Crainte ou espérance ?
Pour qui est un tant soit peu attentif, il est facile de repérer la fin de l’année liturgique, parce qu’elle est précédée de ces textes aux couleurs d’apocalypse : grande détresse, soleil s’obscurcissant, lune sans éclat, étoiles tombant du ciel, et j’en passe. Qu’ils viennent du Premier ou du Nouveau Testament, ils sont faits à l’identique et peuvent déclencher en nous crainte ou espérance.
De nombreux mouvements, qu’ils soient politiques ou religieux jouent sans vergogne sur ce sentiment de crainte. La récente campagne électorale aux Etats-Unis nous a montré ce que la crainte engendre : des affirmations à l’emporte-pièce jamais vérifiées, la désignation de boucs émissaires, des mesures drastiques annoncées pour conjurer le mauvais sort (il a quand même été question de déportation !), pour finir par la victoire de l’irrationnel, du mensonge, et une société profondément divisée. Il n’est pas besoin de regarder de l’autre côté de l’Atlantique ; nous possédons les mêmes en tout, en Europe et en France. La crainte a encore de beaux jours devant elle, et ceux qui aiment jouer à se faire peur peuvent avoir la certitude de quelques belles soirées dignes d’Halloween.
Se pose alors la question suivante : chrétiens, pouvons-nous nous contenter de regarder et de trembler ? Pouvons-nous rejoindre ceux qui crient au loup, pour ajouter encore de la peur à la peur ? Les textes bibliques entendus aujourd’hui, d’ordre apocalyptique, ne sont pas lus pour nous faire peur, mais pour ouvrir notre espérance, et nous mettre en attitude de veille. De même, vous aussi, lorsque vous verrez arriver cela, sachez que le Fils de l’homme est proche, à votre porte. Voilà que nous est rappelé que notre histoire a un sens, et que nous sommes tendus vers son accomplissement. Et le sentiment qui doit prédominer en nous, ce n’est pas la crainte, mais l’espérance. Ce jour du retour du Christ, nous l’attendons, comme les enfants attendent Noël : fébriles mais sans crainte, tout à la joie de ce qu’annonce cet événement. Le retour du Christ, quel qu’en soit le moment, marquera le jour de notre récompense, le jour du jugement de notre vie par celui qui est la source de tout amour. Avons-nous à craindre l’amour ? Bien sûr que non ! L’amour ne fait rien de mauvais ; l’amour espère tout ! Comme il l’a fait au moment de son Incarnation, il frappera à notre porte. Nos pourrons alors faire comme les aubergistes jadis, et dire qu’il n’y a pas de place ; ou nous pourrons lui ouvrir notre vie et il viendra prendre son repas avec nous. C’est ce que nous rappelle justement le Livre de l’Apocalypse au chapitre 3, 20 : Voici que je me tiens à la porte, et je frappe. Si quelqu’un entend ma voix et ouvre la porte, j’entrerai chez lui ; je prendrai mon repas avec lui, et lui avec moi. Il n’y a rien à craindre de celui qui frappe à la porte de notre vie et qui demande à entrer. Au contraire, il y a tout à espérer. Ecoutons la suite de ce passage de l’Ecriture (Ap 3, 21) : Le vainqueur, je lui donnerai de siéger avec moi sur mon Trône, comme moi-même, après ma victoire, j’ai siégé avec mon Père sur son Trône.
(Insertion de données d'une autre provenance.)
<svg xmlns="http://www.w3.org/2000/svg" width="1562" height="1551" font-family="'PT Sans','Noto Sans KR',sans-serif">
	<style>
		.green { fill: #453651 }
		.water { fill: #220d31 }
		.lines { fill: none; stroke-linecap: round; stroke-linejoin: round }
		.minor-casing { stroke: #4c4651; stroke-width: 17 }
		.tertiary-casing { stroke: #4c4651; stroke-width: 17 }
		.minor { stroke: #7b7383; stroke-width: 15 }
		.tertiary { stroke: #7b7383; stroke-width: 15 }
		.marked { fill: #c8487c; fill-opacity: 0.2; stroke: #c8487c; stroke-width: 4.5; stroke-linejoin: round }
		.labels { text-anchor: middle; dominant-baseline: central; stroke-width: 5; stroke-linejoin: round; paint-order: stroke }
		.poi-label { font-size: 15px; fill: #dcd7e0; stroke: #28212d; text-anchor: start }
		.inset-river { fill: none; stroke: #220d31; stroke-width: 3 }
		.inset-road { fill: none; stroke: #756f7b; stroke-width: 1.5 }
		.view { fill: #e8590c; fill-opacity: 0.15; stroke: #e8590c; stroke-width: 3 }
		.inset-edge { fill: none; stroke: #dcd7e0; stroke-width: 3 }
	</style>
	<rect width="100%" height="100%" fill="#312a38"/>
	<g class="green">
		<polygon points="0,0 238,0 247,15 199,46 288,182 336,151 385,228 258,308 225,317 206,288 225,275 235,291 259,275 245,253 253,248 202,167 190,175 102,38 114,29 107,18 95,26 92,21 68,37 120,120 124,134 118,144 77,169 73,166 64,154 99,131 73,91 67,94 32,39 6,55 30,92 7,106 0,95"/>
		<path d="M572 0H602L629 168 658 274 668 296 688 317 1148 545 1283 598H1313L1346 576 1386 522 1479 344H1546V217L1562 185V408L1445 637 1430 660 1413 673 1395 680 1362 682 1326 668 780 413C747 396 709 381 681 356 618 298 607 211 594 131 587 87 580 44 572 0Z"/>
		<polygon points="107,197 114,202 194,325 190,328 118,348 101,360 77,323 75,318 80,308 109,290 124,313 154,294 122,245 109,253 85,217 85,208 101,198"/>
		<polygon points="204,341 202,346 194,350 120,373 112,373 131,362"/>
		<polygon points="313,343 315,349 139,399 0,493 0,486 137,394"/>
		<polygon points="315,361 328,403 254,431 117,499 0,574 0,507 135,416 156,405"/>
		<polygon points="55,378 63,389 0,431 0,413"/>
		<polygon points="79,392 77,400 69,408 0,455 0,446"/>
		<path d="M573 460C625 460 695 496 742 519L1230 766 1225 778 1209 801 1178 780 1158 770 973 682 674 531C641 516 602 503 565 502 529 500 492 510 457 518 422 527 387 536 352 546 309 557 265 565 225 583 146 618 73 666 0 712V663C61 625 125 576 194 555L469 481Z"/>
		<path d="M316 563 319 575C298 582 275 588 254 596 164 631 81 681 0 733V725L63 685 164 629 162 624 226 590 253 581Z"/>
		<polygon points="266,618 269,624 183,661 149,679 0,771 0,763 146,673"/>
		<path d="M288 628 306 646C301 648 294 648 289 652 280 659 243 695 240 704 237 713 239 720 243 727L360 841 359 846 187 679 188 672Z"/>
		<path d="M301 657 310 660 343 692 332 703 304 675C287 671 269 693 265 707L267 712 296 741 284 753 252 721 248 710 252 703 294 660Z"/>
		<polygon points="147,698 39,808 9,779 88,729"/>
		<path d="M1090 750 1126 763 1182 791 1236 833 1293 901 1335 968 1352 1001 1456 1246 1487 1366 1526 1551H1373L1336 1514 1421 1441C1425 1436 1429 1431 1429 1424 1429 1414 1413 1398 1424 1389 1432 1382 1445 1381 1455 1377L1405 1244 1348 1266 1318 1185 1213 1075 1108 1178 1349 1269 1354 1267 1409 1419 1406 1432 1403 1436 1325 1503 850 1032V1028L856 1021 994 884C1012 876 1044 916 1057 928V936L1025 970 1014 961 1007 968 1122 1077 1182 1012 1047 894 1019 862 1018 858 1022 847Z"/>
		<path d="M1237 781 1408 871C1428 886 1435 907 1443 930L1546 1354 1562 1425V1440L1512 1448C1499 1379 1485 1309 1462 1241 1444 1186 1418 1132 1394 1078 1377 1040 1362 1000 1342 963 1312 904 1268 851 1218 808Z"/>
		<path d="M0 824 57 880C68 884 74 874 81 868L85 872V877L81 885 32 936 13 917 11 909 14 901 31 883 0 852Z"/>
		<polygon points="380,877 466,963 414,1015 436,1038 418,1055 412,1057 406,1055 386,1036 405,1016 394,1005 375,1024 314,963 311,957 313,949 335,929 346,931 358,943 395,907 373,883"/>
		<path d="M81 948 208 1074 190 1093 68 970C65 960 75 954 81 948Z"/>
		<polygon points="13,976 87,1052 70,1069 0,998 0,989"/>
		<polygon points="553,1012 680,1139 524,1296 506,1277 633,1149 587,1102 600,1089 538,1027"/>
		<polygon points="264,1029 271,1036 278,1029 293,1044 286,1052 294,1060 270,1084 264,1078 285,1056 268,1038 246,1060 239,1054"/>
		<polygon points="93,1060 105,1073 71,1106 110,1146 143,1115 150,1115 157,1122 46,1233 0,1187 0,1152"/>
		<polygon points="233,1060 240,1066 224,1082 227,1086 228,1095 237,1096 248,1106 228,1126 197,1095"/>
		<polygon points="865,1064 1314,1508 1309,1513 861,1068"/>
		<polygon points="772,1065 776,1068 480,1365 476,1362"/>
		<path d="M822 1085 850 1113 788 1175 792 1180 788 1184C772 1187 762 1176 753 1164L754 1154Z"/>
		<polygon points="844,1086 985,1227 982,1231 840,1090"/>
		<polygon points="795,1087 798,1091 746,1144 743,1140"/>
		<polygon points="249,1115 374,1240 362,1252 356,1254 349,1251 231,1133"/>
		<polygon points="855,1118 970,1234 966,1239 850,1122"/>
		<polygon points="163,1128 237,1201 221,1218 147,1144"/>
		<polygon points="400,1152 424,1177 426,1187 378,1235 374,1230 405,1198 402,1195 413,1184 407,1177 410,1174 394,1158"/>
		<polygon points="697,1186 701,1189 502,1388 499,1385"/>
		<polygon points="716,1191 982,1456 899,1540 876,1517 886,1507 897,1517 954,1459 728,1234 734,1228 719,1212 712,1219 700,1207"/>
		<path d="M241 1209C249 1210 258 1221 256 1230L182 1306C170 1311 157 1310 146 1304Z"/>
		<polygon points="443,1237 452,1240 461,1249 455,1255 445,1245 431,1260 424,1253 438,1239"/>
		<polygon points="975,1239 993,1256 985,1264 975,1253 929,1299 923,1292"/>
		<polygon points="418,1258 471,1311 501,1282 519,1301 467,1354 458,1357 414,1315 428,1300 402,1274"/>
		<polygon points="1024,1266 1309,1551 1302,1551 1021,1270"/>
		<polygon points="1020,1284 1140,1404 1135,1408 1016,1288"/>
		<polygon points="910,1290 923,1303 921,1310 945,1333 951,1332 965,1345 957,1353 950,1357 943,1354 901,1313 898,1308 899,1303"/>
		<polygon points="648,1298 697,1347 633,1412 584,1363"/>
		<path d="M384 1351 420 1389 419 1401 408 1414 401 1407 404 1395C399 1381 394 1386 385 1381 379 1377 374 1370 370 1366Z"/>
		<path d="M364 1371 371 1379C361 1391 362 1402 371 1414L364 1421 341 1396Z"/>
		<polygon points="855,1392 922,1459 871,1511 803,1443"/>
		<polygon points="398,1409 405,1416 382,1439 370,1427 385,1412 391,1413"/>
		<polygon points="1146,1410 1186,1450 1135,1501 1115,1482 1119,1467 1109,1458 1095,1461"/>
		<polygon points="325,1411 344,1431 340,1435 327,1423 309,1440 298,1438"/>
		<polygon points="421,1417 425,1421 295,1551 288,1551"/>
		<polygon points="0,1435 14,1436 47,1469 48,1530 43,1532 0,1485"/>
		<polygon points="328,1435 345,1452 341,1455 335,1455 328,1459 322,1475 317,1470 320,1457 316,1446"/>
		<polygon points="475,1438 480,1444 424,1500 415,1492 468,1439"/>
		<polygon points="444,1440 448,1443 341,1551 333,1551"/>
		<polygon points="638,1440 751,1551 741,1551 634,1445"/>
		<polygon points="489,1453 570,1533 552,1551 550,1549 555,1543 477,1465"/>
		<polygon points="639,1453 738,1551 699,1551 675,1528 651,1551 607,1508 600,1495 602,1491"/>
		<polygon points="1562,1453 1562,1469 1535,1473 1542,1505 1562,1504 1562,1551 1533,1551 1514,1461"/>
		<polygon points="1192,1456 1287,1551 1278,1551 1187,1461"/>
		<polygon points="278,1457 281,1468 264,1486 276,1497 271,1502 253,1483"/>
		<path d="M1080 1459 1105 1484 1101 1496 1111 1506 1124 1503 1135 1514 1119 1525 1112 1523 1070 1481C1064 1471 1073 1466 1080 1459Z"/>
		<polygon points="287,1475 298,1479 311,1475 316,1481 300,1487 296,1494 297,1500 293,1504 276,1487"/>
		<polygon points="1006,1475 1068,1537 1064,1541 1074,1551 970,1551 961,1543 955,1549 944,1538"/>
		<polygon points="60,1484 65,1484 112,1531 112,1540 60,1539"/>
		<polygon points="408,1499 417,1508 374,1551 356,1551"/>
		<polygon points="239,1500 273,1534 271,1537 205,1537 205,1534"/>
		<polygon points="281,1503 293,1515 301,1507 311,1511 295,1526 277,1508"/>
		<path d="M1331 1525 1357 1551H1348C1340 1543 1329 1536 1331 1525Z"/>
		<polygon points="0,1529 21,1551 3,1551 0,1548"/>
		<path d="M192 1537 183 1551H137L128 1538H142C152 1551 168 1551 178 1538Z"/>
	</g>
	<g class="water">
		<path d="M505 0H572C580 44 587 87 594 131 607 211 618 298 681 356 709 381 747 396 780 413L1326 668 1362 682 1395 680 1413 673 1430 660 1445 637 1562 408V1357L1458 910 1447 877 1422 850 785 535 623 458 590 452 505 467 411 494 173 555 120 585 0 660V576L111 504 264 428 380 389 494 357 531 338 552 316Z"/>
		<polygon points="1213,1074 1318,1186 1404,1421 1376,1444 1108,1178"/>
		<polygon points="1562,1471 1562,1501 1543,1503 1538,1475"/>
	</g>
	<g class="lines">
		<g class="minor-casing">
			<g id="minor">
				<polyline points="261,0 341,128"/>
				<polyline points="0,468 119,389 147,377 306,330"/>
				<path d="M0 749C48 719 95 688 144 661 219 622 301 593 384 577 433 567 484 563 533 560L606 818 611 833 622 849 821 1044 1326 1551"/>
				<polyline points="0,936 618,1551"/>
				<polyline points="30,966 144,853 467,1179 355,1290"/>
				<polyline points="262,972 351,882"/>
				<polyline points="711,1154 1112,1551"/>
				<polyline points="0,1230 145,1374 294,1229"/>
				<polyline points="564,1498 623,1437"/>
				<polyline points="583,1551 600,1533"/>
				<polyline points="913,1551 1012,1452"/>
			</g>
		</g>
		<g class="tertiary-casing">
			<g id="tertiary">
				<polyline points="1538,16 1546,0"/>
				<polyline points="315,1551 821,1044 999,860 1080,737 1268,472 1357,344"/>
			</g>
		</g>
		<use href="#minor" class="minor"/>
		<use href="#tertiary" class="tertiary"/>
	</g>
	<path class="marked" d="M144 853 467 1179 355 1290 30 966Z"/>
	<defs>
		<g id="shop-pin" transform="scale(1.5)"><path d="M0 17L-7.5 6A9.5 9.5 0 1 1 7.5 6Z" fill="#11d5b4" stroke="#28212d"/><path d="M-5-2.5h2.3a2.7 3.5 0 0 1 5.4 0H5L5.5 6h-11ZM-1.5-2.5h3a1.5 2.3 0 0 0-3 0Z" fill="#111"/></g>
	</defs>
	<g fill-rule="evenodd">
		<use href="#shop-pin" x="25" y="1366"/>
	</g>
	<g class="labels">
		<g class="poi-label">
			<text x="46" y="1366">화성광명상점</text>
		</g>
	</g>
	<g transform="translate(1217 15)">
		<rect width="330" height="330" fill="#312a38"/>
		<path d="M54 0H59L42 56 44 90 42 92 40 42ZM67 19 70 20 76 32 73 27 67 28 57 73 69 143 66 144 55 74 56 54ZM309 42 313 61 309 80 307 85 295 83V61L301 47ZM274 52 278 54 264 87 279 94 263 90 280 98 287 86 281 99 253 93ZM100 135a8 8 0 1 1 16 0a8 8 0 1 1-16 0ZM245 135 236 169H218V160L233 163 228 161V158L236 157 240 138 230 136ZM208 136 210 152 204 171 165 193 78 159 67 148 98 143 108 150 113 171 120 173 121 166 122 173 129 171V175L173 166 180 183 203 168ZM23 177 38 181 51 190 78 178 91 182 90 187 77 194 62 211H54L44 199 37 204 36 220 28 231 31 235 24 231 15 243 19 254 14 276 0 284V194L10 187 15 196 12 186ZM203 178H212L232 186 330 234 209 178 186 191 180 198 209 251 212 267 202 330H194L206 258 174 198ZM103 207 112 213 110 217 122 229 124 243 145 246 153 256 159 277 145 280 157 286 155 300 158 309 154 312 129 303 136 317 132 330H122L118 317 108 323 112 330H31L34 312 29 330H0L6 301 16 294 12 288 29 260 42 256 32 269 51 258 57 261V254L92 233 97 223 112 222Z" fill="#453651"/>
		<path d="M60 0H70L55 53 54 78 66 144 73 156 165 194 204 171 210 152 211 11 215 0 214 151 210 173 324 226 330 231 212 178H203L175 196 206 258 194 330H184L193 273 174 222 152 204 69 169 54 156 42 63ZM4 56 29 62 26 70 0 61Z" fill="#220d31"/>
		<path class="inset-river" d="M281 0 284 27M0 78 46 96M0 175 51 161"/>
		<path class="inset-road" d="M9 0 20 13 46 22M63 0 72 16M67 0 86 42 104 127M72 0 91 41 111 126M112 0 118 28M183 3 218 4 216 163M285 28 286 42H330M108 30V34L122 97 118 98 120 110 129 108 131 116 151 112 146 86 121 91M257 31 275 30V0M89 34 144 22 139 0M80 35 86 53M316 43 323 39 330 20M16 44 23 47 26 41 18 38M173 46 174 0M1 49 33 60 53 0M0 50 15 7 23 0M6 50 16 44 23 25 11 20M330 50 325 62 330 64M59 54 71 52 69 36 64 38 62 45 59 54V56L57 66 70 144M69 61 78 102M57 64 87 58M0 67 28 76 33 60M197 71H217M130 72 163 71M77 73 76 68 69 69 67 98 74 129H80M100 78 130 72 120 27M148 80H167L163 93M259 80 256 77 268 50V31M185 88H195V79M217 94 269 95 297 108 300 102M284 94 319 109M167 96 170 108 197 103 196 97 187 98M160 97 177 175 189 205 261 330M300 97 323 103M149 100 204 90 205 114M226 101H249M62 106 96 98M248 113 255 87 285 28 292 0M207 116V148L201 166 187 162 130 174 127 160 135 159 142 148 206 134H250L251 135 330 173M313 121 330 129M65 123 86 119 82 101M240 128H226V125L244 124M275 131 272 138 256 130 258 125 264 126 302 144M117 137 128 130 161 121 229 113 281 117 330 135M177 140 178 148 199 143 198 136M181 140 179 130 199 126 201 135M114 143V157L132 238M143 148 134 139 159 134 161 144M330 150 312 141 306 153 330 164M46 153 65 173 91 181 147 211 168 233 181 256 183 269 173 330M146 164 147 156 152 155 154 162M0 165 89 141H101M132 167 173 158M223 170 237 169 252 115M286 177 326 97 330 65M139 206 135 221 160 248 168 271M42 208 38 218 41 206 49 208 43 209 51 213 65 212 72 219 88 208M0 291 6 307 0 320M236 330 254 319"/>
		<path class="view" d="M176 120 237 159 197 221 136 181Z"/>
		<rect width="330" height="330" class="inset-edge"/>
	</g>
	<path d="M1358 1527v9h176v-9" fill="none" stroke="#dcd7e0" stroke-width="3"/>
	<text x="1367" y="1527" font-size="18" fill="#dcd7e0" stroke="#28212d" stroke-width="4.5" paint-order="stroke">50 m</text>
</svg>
Dans quelques semaines, le pape François ouvrira une année jubilaire qu’il a voulu consacrer à l’espérance. Dans notre monde froid et triste, la petite lumière de l’espérance nous attend. Elle vient nous redire que le meilleur est possible et que chacun est capable du meilleur. Nous ne sommes pas faits pour les ténèbres ; nous ne sommes pas faits pour la mort ; nous ne sommes pas faits pour la désespérance. Dieu nous veut dans sa lumière, Dieu nous veut vivant, Dieu nous veut pleins d’espérance. Il envoie son Fils pour nous le redire. Sa venue est comparable à l’été qui revient. Sachons lire les signes des temps, repérer le figuier qui refleurit. Il porte en lui la vie que Dieu nous communique. Si cela n’est pas source d’espérance, je ne sais pas ce qu’il nous faut. Laissons là notre pessimisme et entrons dans l’espérance du jour de Dieu. Amen.